Overall, this real-world evidence demonstrated that integrating physician-directed GLP-1 RA therapy with digitally supported behavioral coaching can deliver sustained weight loss and meaningful cardiometabolic improvements in individuals with overweight or obesity.3 As GLP-1 RAs continue to expand in obesity management, embedding structured behavioral and digital support within pharmacological programs may be essential to maximize long-term clinical benefit and improve patient outcomes.3

References

  1. Liu Y, et al. The weight-loss effect of GLP-1RAs (glucagon-like peptide-1 receptor agonists) in non-diabetic individuals with overweight or obesity: A systematic review with meta-analysis and trial sequential analysis of randomized controlled trials. Am J Clin Nutr. 2023;118(3):614-626.
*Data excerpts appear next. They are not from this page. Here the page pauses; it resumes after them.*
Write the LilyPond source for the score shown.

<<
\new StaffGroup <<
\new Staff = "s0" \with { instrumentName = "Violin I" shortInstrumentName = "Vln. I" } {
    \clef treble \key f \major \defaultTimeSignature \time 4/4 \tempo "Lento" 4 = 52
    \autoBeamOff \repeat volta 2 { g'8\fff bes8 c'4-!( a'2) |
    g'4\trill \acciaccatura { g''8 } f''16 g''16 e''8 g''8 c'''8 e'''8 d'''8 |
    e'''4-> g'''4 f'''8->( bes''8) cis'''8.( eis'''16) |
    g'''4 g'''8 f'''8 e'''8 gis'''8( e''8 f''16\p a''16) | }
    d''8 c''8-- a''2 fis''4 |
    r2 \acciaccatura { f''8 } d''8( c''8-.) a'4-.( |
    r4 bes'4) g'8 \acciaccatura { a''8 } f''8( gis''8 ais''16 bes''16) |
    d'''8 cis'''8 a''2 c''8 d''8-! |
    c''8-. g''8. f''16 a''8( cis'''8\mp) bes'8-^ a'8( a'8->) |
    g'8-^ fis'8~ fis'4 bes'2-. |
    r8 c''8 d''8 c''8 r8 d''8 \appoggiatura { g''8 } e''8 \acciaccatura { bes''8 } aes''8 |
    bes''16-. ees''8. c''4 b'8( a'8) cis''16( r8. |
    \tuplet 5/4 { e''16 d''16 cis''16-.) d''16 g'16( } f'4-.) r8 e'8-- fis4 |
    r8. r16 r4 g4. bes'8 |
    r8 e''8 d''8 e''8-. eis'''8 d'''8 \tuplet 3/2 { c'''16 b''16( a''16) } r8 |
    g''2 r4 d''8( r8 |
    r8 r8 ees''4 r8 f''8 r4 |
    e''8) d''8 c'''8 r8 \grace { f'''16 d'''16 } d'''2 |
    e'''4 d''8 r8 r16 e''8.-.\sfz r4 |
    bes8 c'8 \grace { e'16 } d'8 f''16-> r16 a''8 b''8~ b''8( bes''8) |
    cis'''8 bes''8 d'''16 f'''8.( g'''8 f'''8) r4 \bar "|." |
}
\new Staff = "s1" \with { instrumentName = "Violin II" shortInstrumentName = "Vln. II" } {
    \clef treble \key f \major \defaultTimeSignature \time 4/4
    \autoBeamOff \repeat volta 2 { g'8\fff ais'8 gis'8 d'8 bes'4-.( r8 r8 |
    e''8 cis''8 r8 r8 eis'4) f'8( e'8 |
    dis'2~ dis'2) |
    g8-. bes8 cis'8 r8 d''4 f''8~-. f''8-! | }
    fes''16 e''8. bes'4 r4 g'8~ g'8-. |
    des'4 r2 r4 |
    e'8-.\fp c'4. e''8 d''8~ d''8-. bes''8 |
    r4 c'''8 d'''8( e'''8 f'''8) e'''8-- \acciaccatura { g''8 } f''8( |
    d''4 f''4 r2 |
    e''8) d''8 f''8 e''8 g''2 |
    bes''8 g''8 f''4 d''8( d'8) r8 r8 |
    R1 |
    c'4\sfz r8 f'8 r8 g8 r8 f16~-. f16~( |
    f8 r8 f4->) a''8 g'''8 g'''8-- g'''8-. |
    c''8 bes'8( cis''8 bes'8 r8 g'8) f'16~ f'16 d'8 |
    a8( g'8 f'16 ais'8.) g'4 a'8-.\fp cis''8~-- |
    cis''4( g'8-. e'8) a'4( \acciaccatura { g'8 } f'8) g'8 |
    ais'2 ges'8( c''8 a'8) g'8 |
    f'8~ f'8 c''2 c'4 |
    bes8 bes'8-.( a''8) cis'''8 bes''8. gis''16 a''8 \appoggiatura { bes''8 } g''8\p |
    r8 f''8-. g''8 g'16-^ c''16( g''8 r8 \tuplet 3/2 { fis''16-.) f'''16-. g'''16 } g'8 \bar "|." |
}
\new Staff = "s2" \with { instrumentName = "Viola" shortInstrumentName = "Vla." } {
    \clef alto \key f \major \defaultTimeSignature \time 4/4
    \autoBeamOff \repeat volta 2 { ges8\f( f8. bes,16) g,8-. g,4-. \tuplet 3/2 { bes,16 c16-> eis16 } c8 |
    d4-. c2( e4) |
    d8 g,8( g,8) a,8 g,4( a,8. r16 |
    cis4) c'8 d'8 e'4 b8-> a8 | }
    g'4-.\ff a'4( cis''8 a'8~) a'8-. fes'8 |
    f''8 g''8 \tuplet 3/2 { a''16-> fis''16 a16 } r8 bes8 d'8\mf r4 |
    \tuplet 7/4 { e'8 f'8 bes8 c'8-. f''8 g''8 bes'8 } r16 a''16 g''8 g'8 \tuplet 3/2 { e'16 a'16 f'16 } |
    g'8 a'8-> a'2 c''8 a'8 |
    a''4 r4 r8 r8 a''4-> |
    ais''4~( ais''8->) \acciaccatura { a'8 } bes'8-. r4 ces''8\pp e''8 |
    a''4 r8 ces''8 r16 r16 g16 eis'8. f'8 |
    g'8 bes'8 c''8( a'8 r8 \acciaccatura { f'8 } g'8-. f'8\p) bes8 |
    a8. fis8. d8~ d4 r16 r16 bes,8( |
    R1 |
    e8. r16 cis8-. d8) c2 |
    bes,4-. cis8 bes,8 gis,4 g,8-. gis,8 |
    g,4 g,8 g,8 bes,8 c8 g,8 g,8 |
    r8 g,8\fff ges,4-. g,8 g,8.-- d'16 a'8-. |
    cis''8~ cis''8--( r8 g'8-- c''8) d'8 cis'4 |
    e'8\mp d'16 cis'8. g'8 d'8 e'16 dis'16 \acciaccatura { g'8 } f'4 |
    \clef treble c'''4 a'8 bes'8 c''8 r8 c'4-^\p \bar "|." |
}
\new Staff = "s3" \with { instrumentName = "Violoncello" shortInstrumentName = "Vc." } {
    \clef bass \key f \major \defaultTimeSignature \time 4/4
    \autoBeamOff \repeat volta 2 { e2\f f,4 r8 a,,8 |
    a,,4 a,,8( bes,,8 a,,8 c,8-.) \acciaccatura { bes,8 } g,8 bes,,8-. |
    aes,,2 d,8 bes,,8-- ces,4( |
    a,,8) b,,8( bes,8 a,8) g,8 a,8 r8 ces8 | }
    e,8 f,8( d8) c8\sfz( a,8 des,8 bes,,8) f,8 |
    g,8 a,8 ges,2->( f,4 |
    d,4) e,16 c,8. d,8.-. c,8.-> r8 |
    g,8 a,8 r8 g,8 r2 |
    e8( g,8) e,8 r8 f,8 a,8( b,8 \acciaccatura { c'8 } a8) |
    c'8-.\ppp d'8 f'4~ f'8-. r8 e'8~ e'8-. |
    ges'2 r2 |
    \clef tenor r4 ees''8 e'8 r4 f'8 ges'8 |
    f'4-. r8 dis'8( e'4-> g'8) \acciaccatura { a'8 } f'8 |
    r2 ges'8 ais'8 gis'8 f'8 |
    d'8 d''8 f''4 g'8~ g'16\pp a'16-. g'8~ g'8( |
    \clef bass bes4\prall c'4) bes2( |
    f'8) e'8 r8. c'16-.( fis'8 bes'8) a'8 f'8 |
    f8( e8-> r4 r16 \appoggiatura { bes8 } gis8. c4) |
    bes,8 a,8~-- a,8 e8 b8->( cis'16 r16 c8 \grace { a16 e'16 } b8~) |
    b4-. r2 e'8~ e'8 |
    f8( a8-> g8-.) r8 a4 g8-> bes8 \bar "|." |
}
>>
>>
  2. Eaton CK, et al. Cross-cutting mHealth behavior change techniques to support treatment adherence and self-management of complex medical conditions: Systematic review. JMIR Mhealth Uhealth. 2024;12:e49024.
  3. Ali SH, et al. Real-world outcomes of hybrid obesity care using digital coaching and GLP-1 therapy in a multi-ethnic Asian setting. Int J Obes. 2026; Epub ahead of print.
  4. Hall KD, et al. Maintenance of lost weight and long-term management of obesity. Med Clin North Am. 2018;102(1):183-197.